Martini trolley at Dukes

“I like to have a Martini, two at the very most. After three I’m under the table, after four I’m under my host,” feisty American writer Dorothy Parker once said of her zealous drinking habits. The Martinis poured by legendary Italian bartender Alessandro Palazzi at Dukes hotel in St James’s are so strong that guests are strictly limited to two per person to stop them falling off their bar stools.

Bond author Ian Fleming was a regular at Dukes. Legend has it he coined his double agent’s famous ‘shaken, not stirred’ line during a particularly fruitful drinking session at the bar. Dressed in an immaculate white blazer, Palazzi crafts his Martinis from a humble wooden drinks trolley, which he wheels to guests’ tables throughout the evening.
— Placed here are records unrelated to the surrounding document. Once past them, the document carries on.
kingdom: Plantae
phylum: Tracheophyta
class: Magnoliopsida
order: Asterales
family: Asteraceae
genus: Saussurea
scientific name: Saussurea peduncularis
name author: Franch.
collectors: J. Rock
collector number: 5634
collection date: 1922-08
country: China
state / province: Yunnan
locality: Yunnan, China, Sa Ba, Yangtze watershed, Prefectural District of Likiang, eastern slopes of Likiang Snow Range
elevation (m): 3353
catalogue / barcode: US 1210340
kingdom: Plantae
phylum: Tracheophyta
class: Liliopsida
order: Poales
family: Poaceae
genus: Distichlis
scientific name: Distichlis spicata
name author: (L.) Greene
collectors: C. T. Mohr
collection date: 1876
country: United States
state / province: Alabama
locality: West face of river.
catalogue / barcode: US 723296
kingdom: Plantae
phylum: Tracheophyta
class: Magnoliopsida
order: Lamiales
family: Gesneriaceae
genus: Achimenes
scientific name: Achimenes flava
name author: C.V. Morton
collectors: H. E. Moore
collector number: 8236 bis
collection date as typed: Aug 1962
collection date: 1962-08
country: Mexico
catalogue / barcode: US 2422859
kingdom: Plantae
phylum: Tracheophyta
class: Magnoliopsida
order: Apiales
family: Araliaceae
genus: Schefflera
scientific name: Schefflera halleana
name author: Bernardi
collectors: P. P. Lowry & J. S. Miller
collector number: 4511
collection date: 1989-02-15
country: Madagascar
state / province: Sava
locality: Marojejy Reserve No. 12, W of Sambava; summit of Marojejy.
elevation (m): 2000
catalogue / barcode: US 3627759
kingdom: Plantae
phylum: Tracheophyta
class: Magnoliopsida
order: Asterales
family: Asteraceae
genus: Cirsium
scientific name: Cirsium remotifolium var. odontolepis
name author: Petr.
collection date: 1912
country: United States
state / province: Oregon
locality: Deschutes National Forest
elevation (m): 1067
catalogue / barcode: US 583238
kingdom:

One of his golden rules is that a Martini must be served cold – the colder the better (Palazzi keeps his spirits in a freezer), but ice should be avoided. Martinis should also be, contrary to Bond, stirred, not shaken. Another tip is to stick to gin, as the botanicals give the Martini more flavour.

His ‘classic’ Martini is made with a few drops of dry vermouth to coat the rim of the glass, a generous measure of gin (preferably Beefeater or Plymouth), and a strip of Amalfi lemon peel, which he squeezes over the cocktail to extract the lemon oil for a zesty lift.

Champagne trolley at The Connaught

We’re not sure if it moves, but the Champagne trolley at The Connaught is a popular fixture at the Mayfair hotel. After the success of the Tanqueray Ten Martini trolley, the bar team asked design agency Inkcorporate to create something similar for Champagne. Keen to mirror the Art Deco aesthetics of the hotel, the oval-shaped trolley has a black and gold colour scheme, making it both discreet but with luxury cues.

You’ll find it in the hotel’s bespoke Champagne room, or sometimes going head to head with the gin trolley in the main bar. Among the Champagnes nestled within the trolley are Jacquesson Cuvée No. 739 priced at £21 a glass, Dom Pérignon 2006 at £55, Krug Grande Cuvée at £65 or Clos des Mesnil for £250. All Champagnes are served in Baccarat crystal for added decadence.

Beer trolley at Honky Tonk

One of the first London venues to latch onto the booze trolley idea was Southern America-inspired blues, jazz and rockabilly restaurant Honky Tonk in Clapham, which launched the capital’s first beer trolley back in 2013.

Wheeled around by a trained beer sommelier, liquid delights ran the gamut from light and fruity to extra malty. To celebrate the launch of the trolley, the venue hosted a selection of craft beer and food matching masterclasses, where said trolley played a starring role.